- [THE TASK] Return the material word for word, from its first line up to and including the line that contains "color zones: curves: ch1".
========================
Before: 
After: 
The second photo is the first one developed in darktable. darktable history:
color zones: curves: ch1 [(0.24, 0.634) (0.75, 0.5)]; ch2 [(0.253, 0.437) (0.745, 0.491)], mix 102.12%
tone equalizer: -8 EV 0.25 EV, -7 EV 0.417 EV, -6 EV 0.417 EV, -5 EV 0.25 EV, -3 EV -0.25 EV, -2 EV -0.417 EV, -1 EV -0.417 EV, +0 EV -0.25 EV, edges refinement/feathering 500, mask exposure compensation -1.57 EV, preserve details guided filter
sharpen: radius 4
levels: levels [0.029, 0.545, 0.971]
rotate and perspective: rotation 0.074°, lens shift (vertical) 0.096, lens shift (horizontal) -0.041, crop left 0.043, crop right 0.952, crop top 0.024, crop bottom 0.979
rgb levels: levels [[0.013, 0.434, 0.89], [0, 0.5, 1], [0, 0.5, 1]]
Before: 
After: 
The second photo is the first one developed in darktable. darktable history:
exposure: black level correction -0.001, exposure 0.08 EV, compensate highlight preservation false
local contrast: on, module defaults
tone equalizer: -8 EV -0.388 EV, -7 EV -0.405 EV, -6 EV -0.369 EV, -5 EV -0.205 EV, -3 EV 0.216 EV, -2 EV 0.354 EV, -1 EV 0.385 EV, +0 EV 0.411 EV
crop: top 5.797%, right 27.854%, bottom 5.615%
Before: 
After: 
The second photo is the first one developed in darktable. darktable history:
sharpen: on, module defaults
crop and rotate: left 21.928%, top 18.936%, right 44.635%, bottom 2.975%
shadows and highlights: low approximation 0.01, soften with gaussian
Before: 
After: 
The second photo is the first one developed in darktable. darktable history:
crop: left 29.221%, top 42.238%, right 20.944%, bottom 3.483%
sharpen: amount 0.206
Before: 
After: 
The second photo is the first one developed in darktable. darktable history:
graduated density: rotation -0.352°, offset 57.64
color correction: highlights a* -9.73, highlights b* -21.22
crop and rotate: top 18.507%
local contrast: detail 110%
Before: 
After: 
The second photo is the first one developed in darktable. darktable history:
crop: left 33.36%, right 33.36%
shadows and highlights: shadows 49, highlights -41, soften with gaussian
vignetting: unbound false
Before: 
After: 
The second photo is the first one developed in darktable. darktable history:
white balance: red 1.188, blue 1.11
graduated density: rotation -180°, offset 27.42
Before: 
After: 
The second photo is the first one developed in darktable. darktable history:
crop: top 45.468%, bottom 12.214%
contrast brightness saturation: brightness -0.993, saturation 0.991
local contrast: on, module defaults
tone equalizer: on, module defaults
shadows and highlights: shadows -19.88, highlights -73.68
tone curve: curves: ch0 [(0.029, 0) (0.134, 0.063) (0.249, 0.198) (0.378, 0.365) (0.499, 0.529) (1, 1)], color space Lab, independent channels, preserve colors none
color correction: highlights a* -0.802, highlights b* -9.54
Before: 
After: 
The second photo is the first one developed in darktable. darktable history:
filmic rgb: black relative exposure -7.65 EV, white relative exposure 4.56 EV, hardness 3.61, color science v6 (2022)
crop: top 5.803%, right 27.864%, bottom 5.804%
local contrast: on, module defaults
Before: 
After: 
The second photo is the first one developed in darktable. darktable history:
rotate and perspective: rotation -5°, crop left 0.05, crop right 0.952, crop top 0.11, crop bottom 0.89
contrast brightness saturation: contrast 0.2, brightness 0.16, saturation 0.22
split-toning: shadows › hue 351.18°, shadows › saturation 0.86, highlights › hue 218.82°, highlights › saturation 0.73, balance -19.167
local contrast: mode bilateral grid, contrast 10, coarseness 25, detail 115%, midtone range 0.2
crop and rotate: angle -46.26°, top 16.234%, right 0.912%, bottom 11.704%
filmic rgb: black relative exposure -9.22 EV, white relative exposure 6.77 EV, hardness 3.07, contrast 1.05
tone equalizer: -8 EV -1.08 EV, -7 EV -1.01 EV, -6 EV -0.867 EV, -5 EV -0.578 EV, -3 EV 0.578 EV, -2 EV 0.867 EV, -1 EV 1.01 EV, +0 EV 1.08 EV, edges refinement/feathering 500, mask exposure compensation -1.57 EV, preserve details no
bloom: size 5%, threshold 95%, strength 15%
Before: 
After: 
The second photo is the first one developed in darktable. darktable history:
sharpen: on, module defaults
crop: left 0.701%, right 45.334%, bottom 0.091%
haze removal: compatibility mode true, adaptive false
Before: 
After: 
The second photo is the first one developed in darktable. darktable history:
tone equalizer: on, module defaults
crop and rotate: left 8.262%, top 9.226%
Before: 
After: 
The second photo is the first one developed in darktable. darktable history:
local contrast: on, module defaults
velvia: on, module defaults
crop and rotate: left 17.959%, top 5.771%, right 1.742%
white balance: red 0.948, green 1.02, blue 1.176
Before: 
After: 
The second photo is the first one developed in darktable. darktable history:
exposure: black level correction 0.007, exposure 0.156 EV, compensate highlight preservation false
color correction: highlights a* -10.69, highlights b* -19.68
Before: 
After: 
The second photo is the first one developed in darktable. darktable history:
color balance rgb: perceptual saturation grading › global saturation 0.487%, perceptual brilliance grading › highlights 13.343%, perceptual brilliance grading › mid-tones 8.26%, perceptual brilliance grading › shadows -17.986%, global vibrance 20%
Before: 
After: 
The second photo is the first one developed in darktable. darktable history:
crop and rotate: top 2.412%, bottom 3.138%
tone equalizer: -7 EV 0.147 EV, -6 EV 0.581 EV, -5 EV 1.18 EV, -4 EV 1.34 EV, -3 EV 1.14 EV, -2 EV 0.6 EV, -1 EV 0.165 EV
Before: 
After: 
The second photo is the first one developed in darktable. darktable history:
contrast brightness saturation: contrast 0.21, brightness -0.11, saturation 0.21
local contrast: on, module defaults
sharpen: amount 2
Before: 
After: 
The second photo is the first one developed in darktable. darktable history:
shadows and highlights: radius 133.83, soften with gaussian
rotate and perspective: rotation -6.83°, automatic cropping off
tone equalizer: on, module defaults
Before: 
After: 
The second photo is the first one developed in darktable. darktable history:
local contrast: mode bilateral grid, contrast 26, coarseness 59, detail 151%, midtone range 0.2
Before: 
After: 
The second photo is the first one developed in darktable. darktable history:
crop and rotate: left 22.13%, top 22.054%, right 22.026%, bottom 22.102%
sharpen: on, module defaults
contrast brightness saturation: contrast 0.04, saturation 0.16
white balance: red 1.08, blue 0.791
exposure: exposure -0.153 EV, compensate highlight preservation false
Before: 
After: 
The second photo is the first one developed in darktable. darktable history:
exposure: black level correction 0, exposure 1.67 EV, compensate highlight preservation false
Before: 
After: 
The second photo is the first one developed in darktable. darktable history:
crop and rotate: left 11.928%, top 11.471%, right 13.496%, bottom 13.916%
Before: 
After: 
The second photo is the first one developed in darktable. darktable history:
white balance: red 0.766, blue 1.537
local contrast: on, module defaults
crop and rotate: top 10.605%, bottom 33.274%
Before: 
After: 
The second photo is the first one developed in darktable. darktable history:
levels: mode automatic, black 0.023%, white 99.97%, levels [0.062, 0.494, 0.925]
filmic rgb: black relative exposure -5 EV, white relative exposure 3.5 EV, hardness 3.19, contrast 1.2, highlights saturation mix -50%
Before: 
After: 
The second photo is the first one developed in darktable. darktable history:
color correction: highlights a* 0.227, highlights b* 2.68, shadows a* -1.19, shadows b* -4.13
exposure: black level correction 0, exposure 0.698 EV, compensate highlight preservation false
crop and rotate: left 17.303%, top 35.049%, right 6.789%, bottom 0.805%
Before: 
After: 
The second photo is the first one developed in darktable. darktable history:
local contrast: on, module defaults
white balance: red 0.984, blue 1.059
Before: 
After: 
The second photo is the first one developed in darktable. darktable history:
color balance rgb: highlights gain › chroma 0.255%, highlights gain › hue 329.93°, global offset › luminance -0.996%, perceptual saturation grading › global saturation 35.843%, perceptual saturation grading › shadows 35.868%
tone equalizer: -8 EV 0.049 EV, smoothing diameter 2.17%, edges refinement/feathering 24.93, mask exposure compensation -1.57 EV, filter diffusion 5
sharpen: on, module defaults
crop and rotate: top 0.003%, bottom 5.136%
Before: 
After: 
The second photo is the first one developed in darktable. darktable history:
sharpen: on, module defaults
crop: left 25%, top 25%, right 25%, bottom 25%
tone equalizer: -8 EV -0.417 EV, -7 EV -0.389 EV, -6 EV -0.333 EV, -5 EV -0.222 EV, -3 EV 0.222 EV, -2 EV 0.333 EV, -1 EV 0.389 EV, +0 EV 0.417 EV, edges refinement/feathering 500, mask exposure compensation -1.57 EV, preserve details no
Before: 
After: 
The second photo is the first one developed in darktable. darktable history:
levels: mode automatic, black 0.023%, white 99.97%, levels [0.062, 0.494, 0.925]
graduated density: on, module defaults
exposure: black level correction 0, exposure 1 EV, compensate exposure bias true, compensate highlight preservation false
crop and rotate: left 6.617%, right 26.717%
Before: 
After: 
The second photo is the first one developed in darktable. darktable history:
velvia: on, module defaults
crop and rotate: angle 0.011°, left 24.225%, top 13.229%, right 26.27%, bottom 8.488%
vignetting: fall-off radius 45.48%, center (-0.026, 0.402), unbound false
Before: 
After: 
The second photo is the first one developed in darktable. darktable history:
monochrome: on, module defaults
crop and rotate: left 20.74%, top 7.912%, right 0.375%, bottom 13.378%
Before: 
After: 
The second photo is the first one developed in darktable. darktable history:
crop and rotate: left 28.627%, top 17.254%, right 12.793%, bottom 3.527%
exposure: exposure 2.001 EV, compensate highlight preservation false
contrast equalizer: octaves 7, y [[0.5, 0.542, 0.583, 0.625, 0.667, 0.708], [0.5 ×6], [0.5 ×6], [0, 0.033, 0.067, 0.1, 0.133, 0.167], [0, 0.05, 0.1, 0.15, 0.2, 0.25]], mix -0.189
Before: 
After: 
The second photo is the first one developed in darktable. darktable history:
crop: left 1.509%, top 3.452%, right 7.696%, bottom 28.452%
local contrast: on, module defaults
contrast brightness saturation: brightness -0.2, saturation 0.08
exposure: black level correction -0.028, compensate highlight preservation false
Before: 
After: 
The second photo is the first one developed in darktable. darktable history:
========================
- [RESPONSE FOR THIS EXERCISE]
Before: 
After: 
The second photo is the first one developed in darktable. darktable history:
color zones: curves: ch1 [(0.24, 0.634) (0.75, 0.5)]; ch2 [(0.253, 0.437) (0.745, 0.491)], mix 102.12%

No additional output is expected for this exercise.